Self-assembly of five 8-hydroxyquinolinate-based complexes: tunable core, supramolecular structure, and photoluminescence properties.

Five new Zn(II) complexes, namely [Zn(3)(L)(6)] (1), [Zn(2)(Cl)(2)(L)(2) (py)(2)] (2), [Zn(2)(Br)(2) (L)(2)(py)(2)] (3), [Zn(L)(2)(py)] (4), and [Zn(2)(OAc)(2)(L)(2)(py)(2)] (5), were prepared by the solvothermal reaction of ZnX(2) (X(-) =Cl(-), Br(-), F(-), and OAc(-)) salts with a 8-hydroxyquinolinate ligand (HL) that contained a trifluorophenyl group.
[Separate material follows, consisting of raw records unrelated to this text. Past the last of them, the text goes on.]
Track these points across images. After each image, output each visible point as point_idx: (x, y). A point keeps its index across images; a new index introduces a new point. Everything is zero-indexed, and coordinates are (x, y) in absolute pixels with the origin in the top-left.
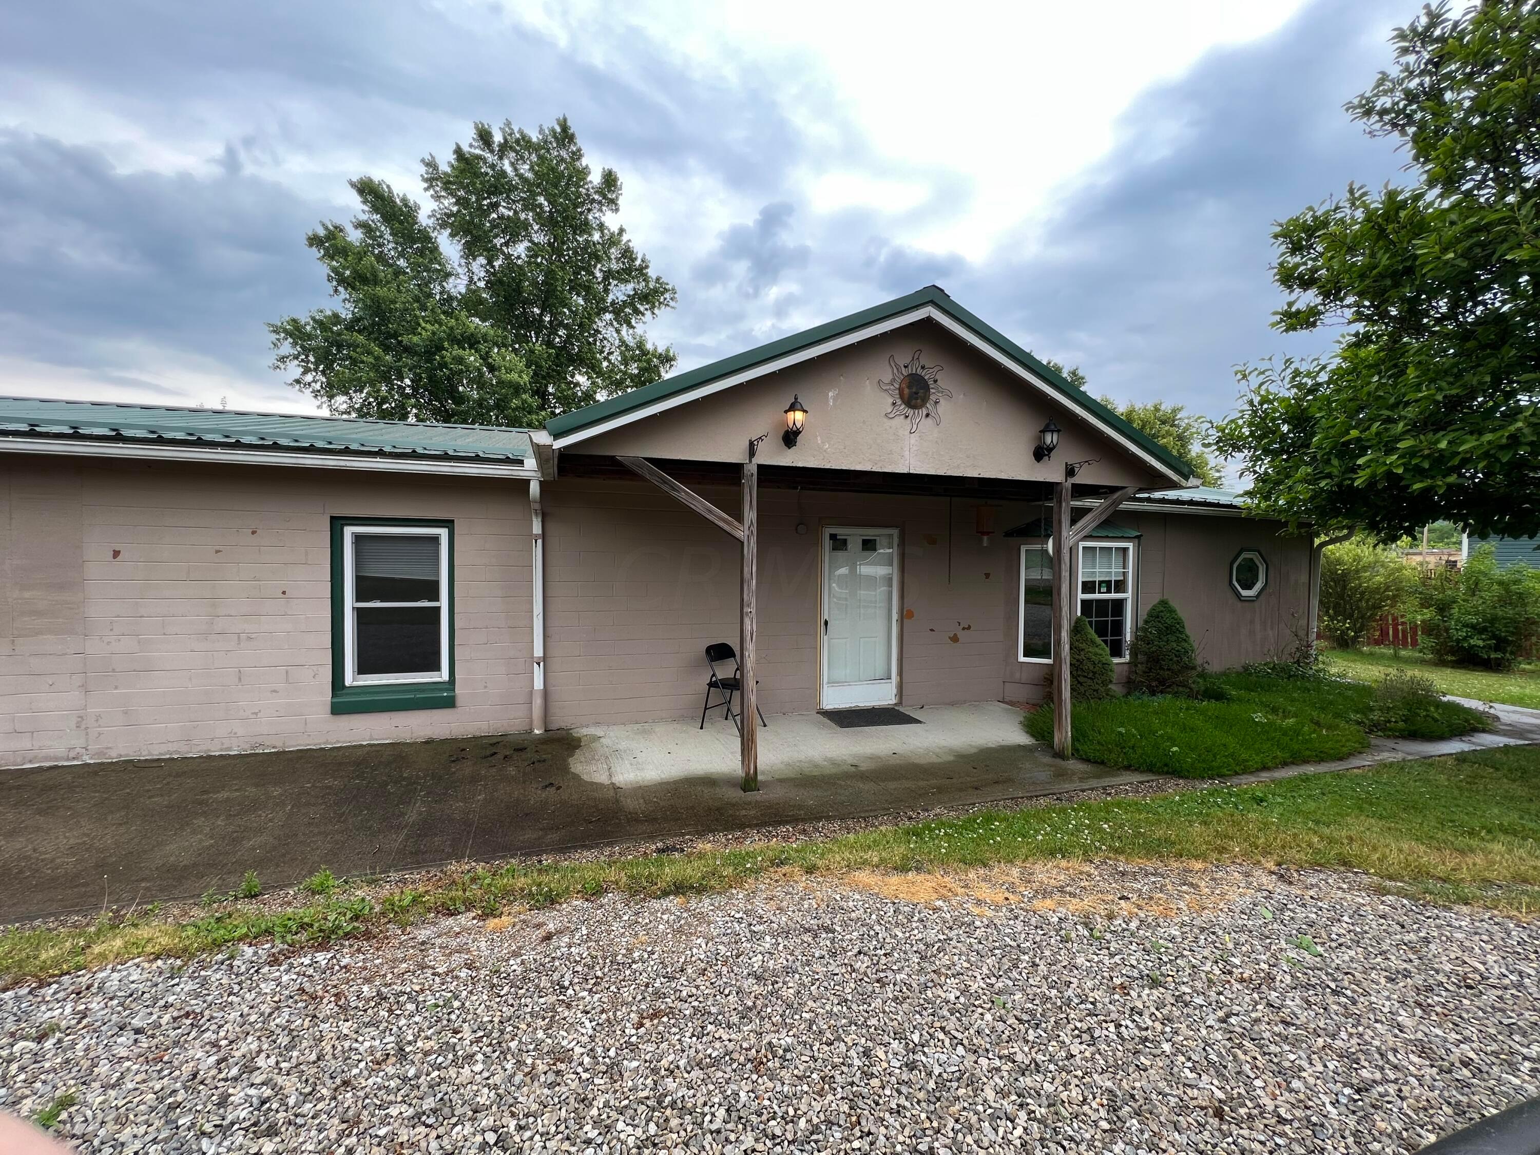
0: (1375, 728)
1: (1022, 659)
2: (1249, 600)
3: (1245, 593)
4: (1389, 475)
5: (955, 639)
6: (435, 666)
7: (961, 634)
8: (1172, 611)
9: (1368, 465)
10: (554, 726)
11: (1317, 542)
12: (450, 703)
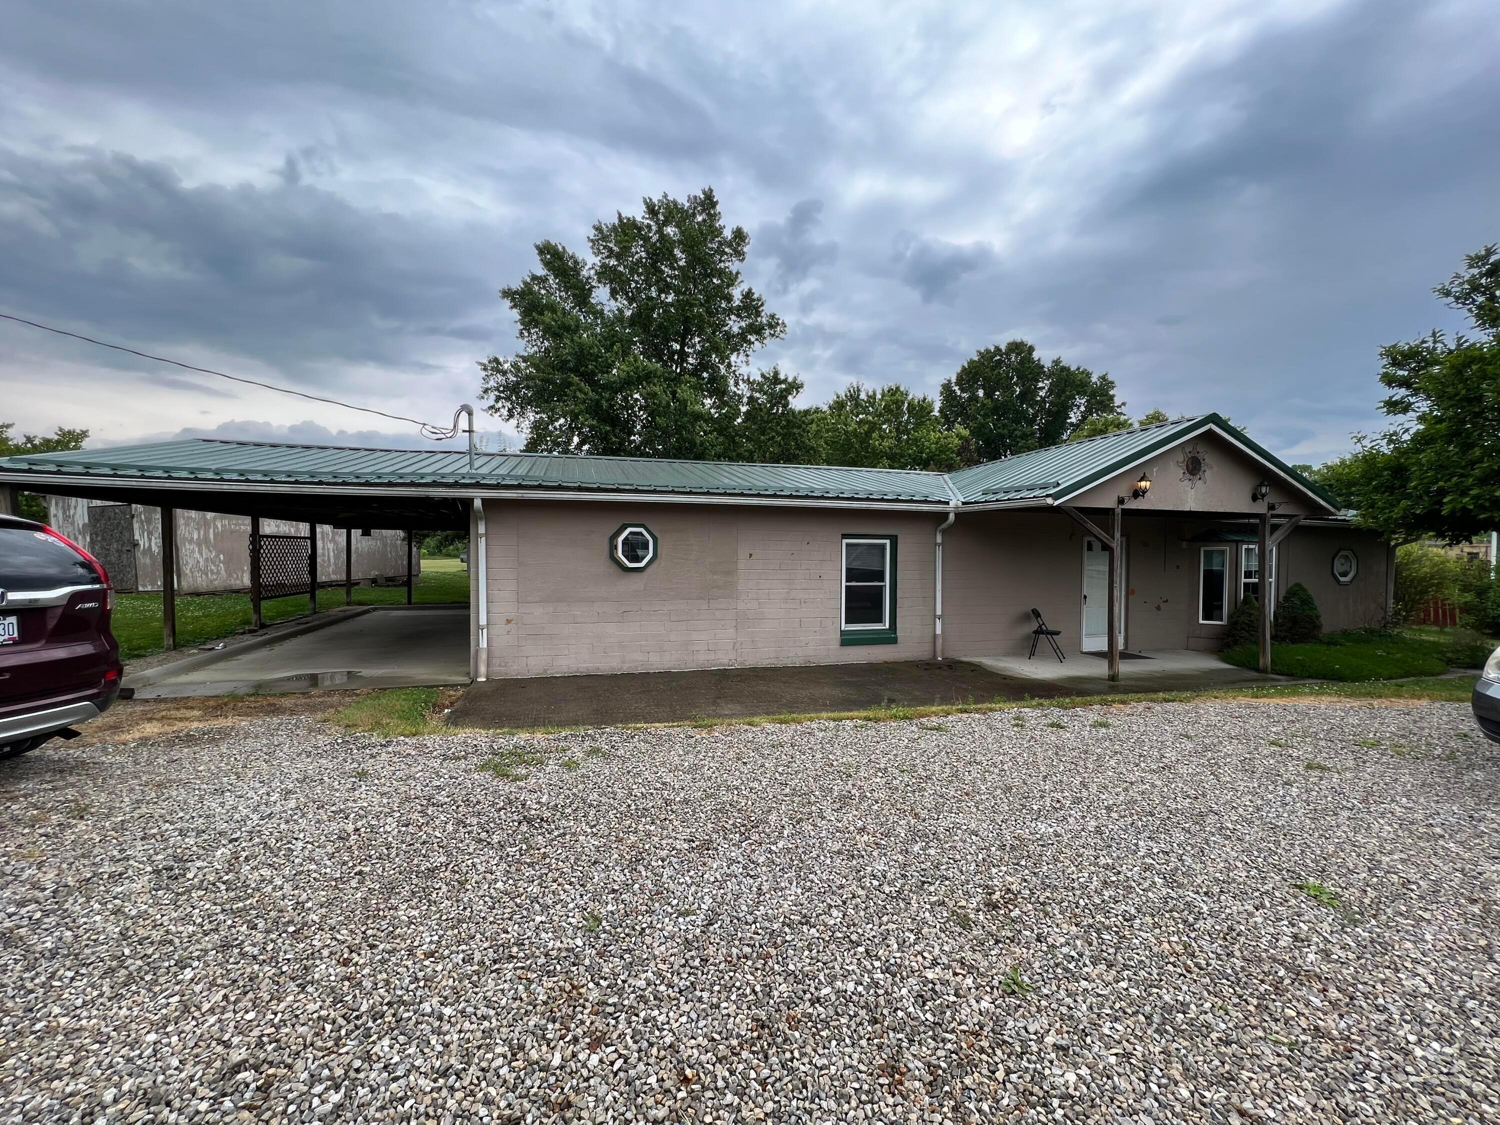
0: (1450, 662)
1: (1201, 622)
2: (1345, 585)
3: (1342, 579)
4: (1464, 509)
5: (1158, 608)
6: (880, 620)
7: (1162, 605)
8: (1305, 590)
9: (1450, 502)
10: (947, 655)
11: (1393, 543)
12: (894, 641)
All of the complexes were characterized by elemental analysis, IR spectroscopy, and powder and single-crystal X-ray crystallography. The building blocks exhibited unprecedented structural diversification and their self-assembly afforded one mononuclear, three binuclear, and one trinuclear Zn(II) structures in response to different anions and solvent systems. Complexes 1-5 featured four types of supramolecular network controlled by non-covalent interactions, such as π⋅⋅⋅π-stacking, C-H⋅⋅⋅π, hydrogen-bonding, and halogen-related interactions. Investigation of their photoluminescence properties exhibited disparate emission wavelengths, lifetimes, and quantum yields in the solid state.